__Text extract__:
[p2p-research] against human rentals

Michel Bauwens michelsub2004 at gmail.com
Fri Aug 6 04:45:02 CEST 2010


I agree with your points,

my main issue is that in the current system, self-employment is rarely
better than wage labour, as it replaces wage dependency with market
dependency ... except for the few that make it, self-employment is a very
hard and insecure path, though of course with obvious advantages ..

my approach would be to combine a commons ownership of immaterial resources
and vital natural resources, with maximum individual possession of the means
of production, and cooperative possession of all means that cannot be held
individually

ideally, a coop should make all participants cooperators, and not hire
labour

in many cases where this happens we see exploitation of hired labour by an
elite of owner-cooperators,

Michel

On Fri, Aug 6, 2010 at 3:03 AM, Kevin Carson <
free.market.anticapitalist at gmail.com> wrote:

> On 8/4/10, Michel Bauwens <michelsub2004 at gmail.com> wrote:
>
> > I sense the book below is making a very important argument, and I'd like
> to feature it as book of the week,
> >
> > however, I'd like assistance in contextualizing the debate, I'm thinking
> of Kevin in particular here?
> >
>
> I just can't see the moral equivalency (as just a difference of degree
> in a qualitatively similar phenomenon) between the permanent
> alienation of agency involved in a slavery contract and a revocable
> agreement to show up and take direction from someone else at specified
> periods.
>
> I agree with Ellerman that wage labor is undesirable, all other things
> being equal.  But I can't consider it as morally equivalent to slave
> rental.

__What this exercise asks__:
1. Decide whether each statement agrees with the message on human rentals. Answer yes or no for each, and quote the words of the message that decide it. (a) Bauwens holds that in the current system self-employment is usually better than wage labour. (b) Carson agrees with Ellerman that wage labor is undesirable. (c) Bauwens holds that, ideally, a coop should hire labour from outside.
2. Summarize the message on human rentals in two sentences.
3. Pull out everything in the message on human rentals from "[p2p-research] against human" down to "obvious advantages ..", word for word.

__Dataset records__:
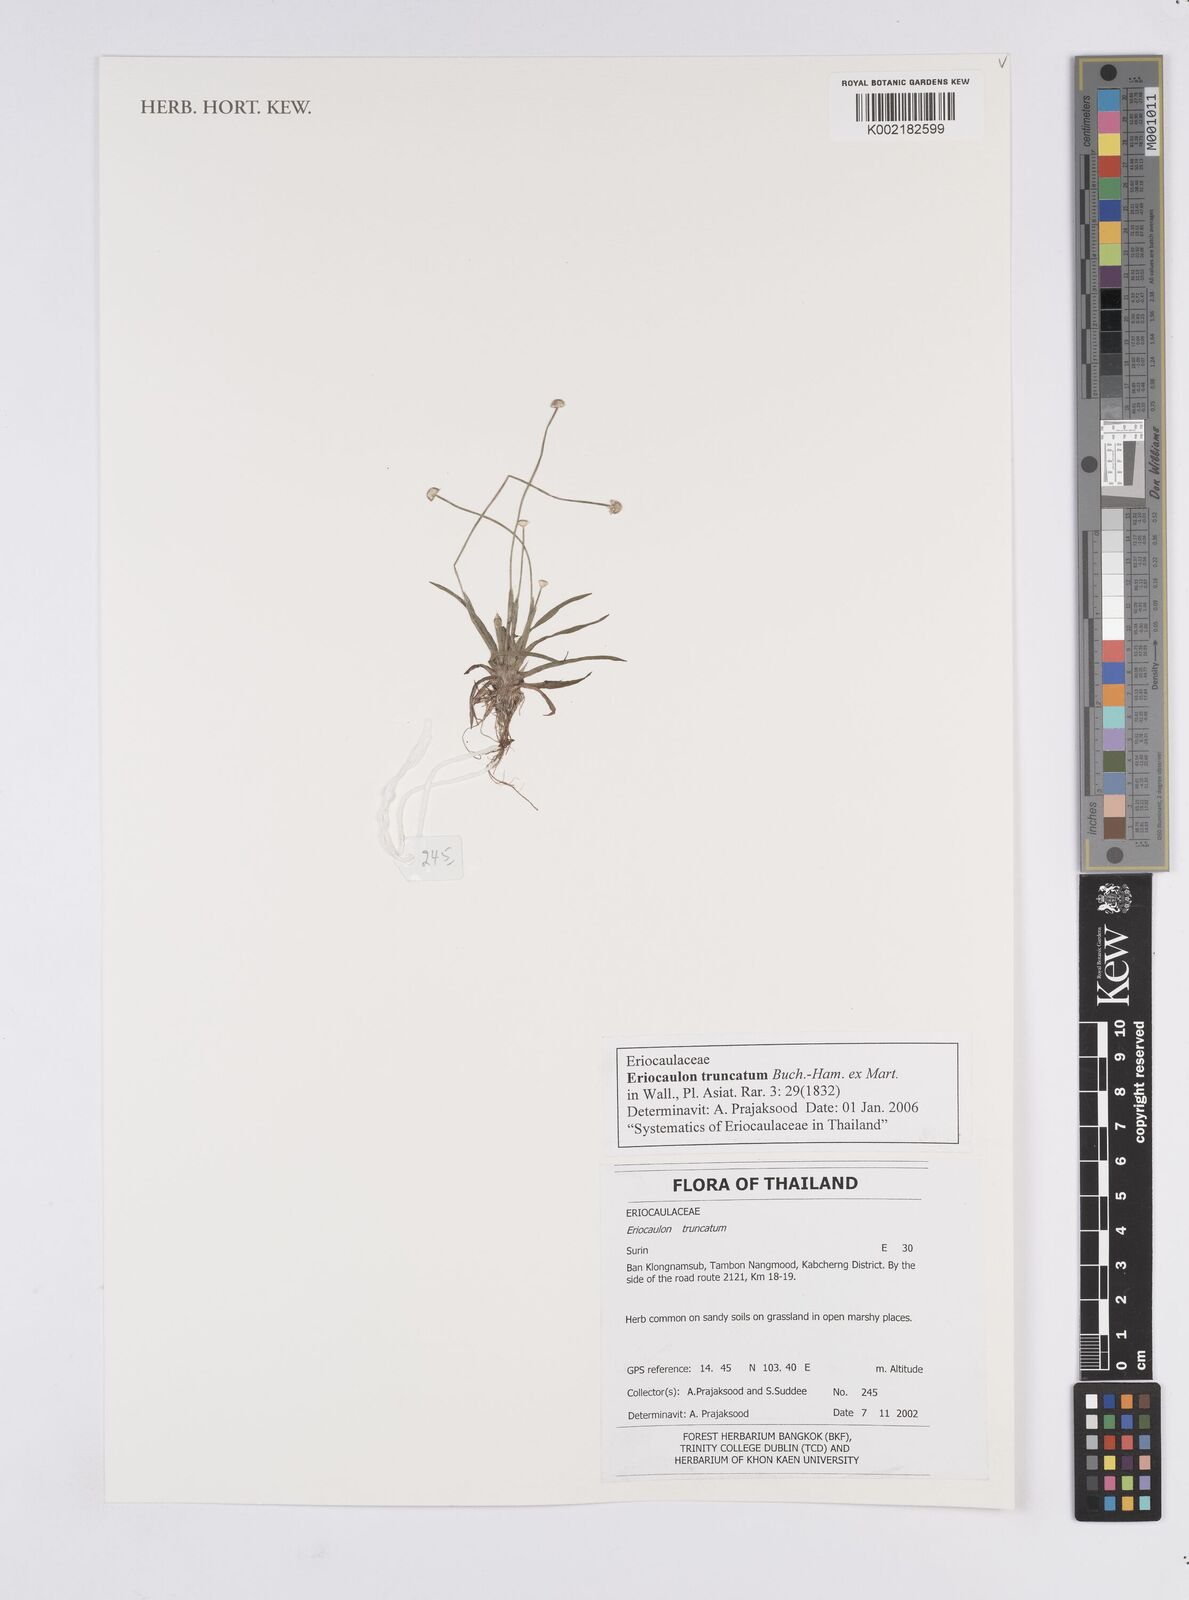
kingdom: Plantae
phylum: Tracheophyta
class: Liliopsida
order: Poales
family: Eriocaulaceae
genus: Eriocaulon
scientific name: Eriocaulon truncatum
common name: Short pipe-wort
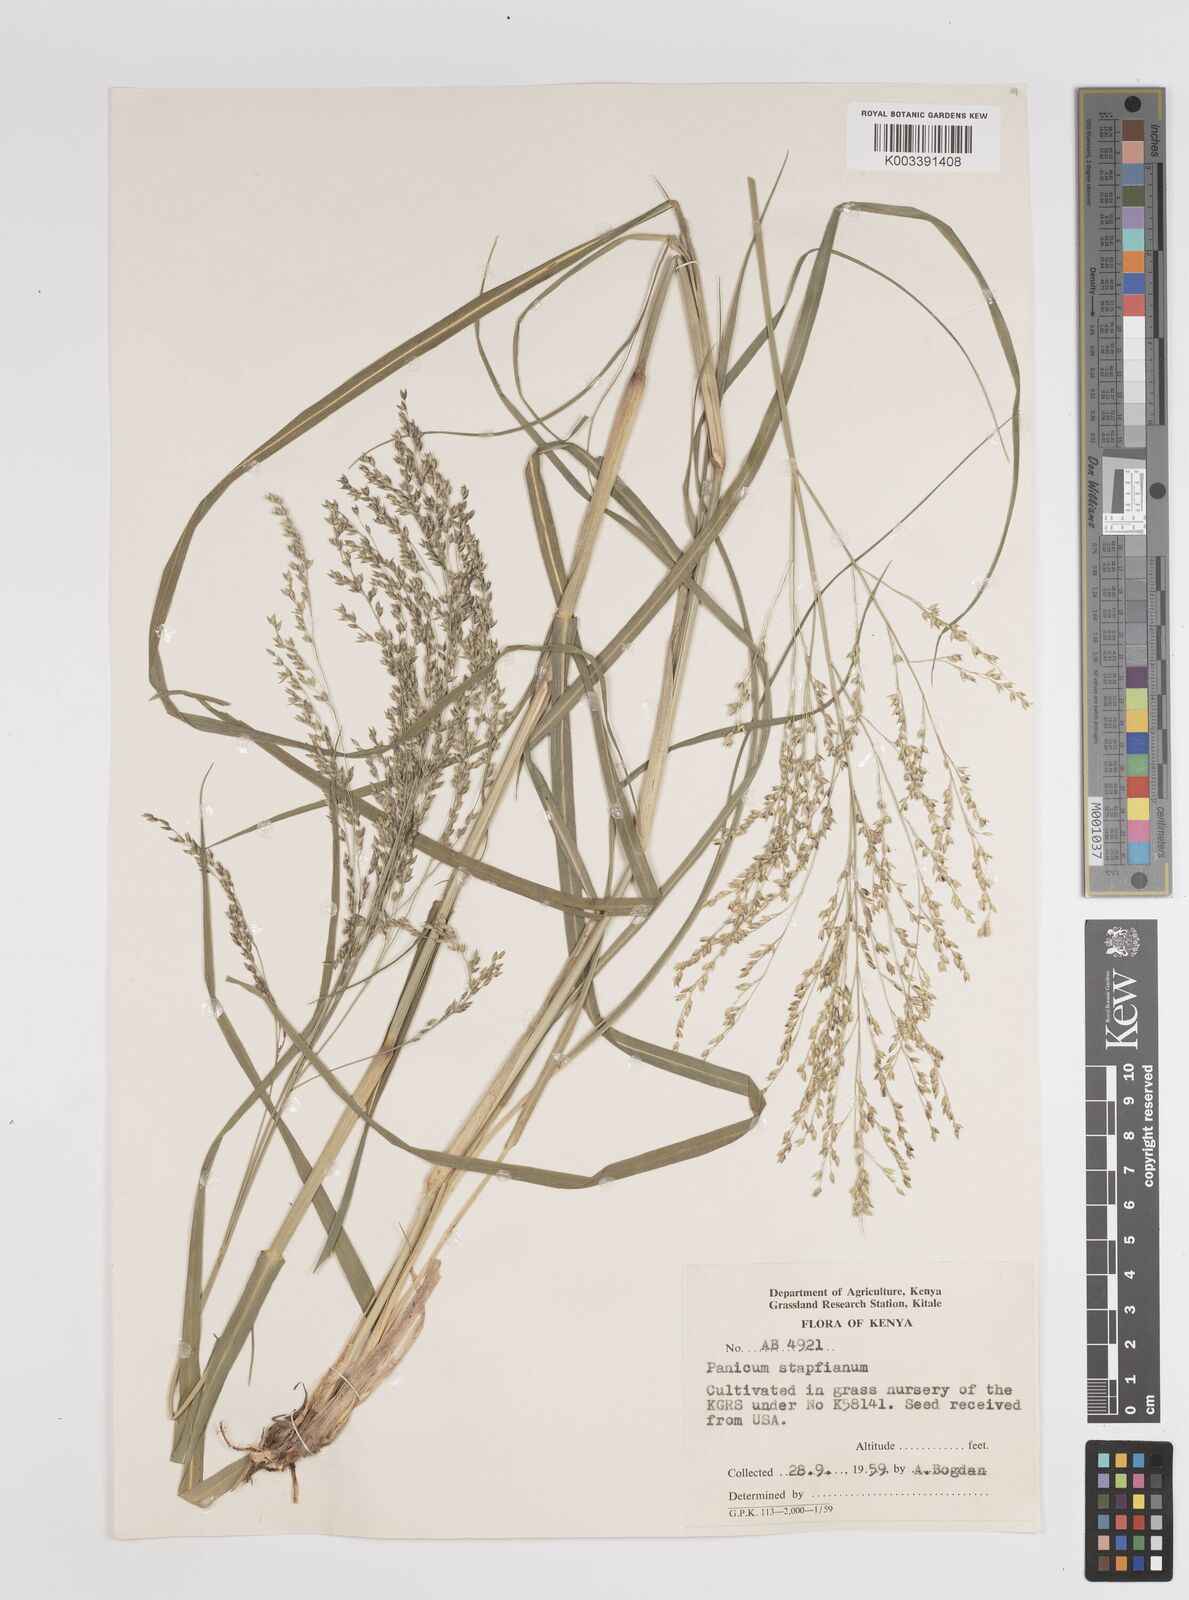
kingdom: Plantae
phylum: Tracheophyta
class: Liliopsida
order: Poales
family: Poaceae
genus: Panicum
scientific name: Panicum
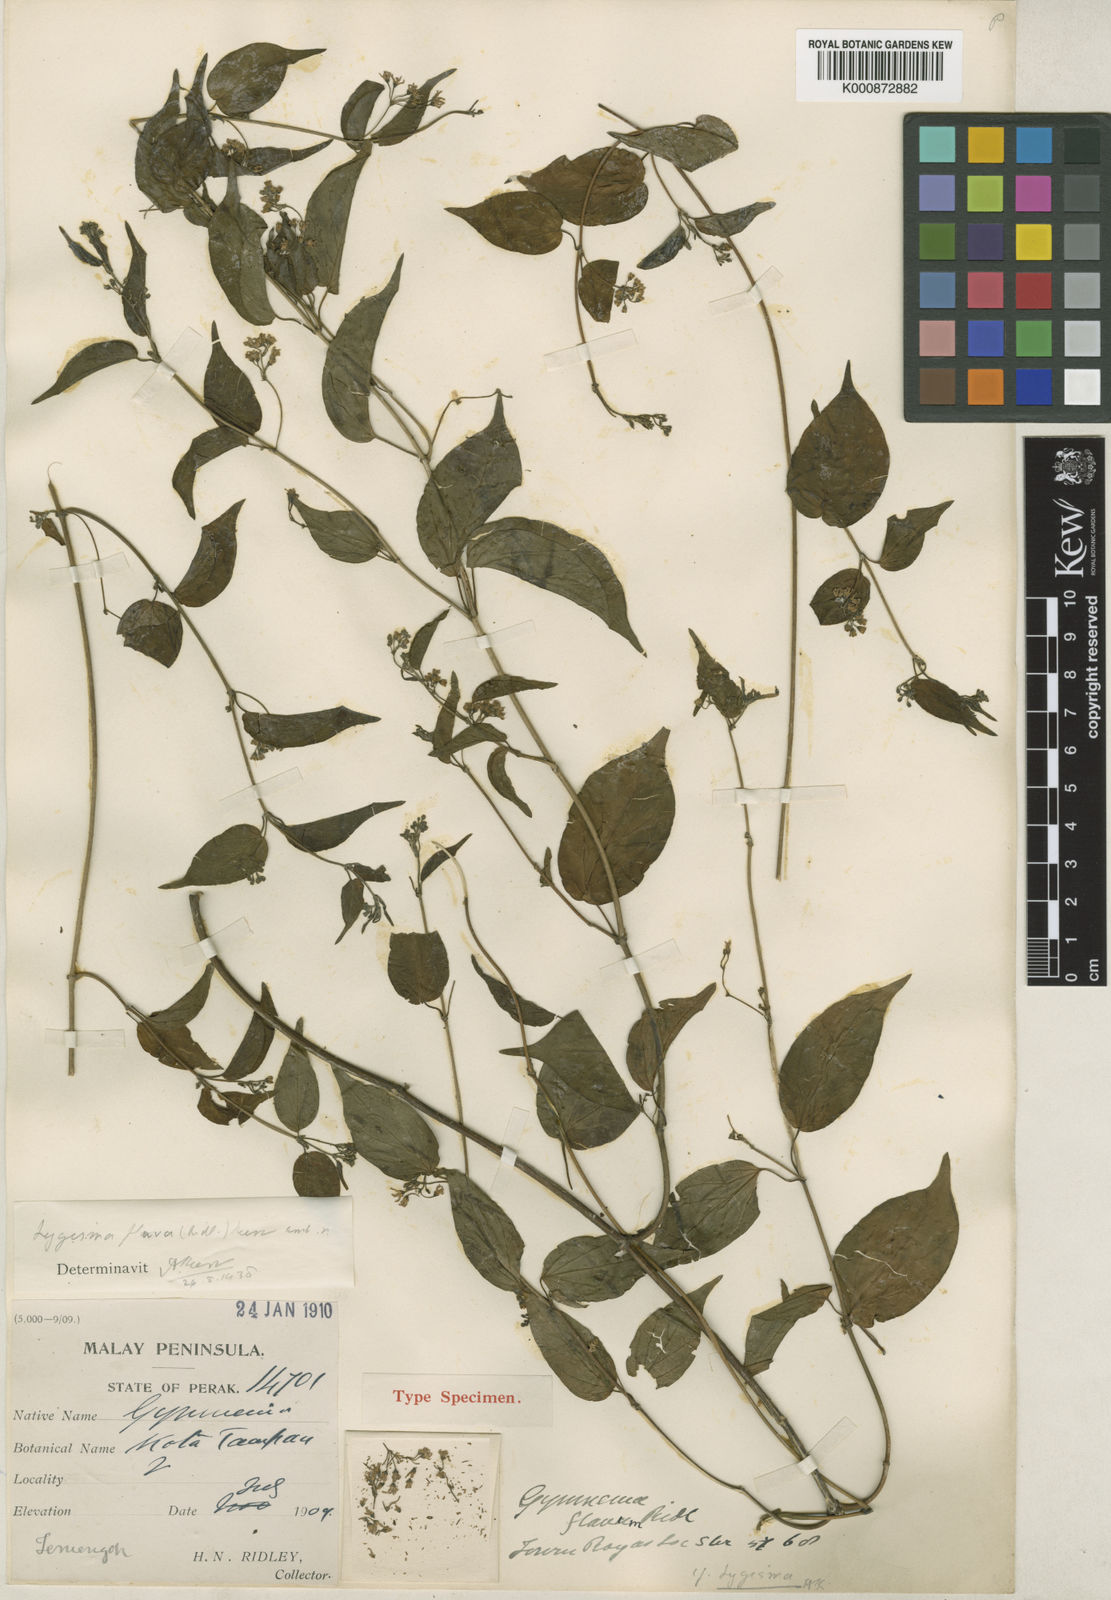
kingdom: Plantae
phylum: Tracheophyta
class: Magnoliopsida
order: Gentianales
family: Apocynaceae
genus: Lygisma
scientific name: Lygisma flavum
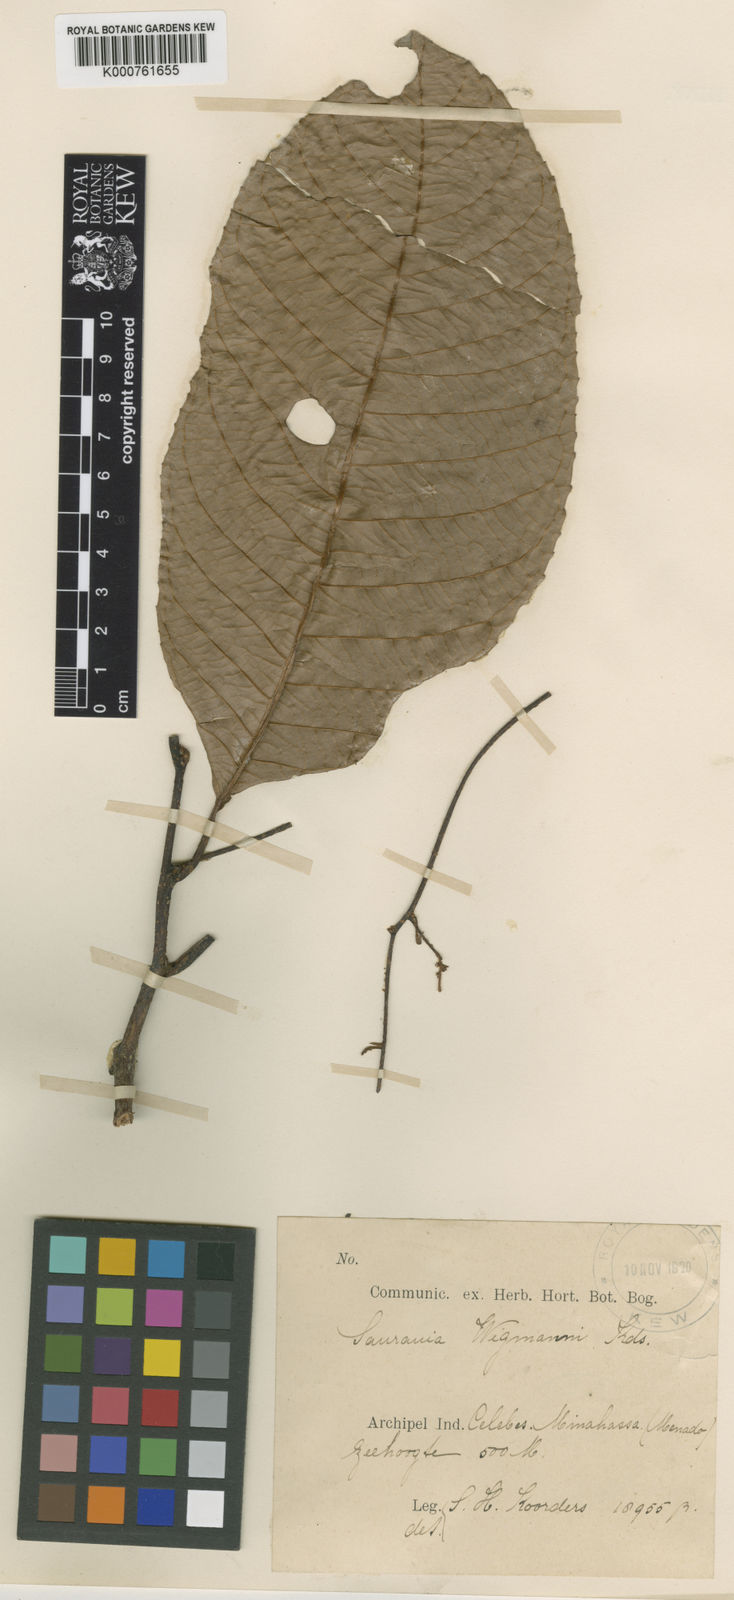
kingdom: Plantae
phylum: Tracheophyta
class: Magnoliopsida
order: Ericales
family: Actinidiaceae
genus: Saurauia
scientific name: Saurauia wigmanii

__Answer set__:
1.
(a) No: "self-employment is rarely better than wage labour"
(b) Yes: "I agree with Ellerman that wage labor is undesirable"
(c) No: "ideally, a coop should make all participants cooperators, and not hire labour"

2. Bauwens writes that in the current system self-employment is rarely better than wage labour because it replaces wage dependency with market dependency. He proposes commons ownership of immaterial and vital natural resources, maximum individual possession of the means of production, and coops that make all participants cooperators instead of hiring labour, while the quoted reply from Carson agrees that wage labor is undesirable but denies that it is morally equivalent to slave rental.

3.
[p2p-research] against human rentals

Michel Bauwens michelsub2004 at gmail.com
Fri Aug 6 04:45:02 CEST 2010


I agree with your points,

my main issue is that in the current system, self-employment is rarely
better than wage labour, as it replaces wage dependency with market
dependency ... except for the few that make it, self-employment is a very
hard and insecure path, though of course with obvious advantages ..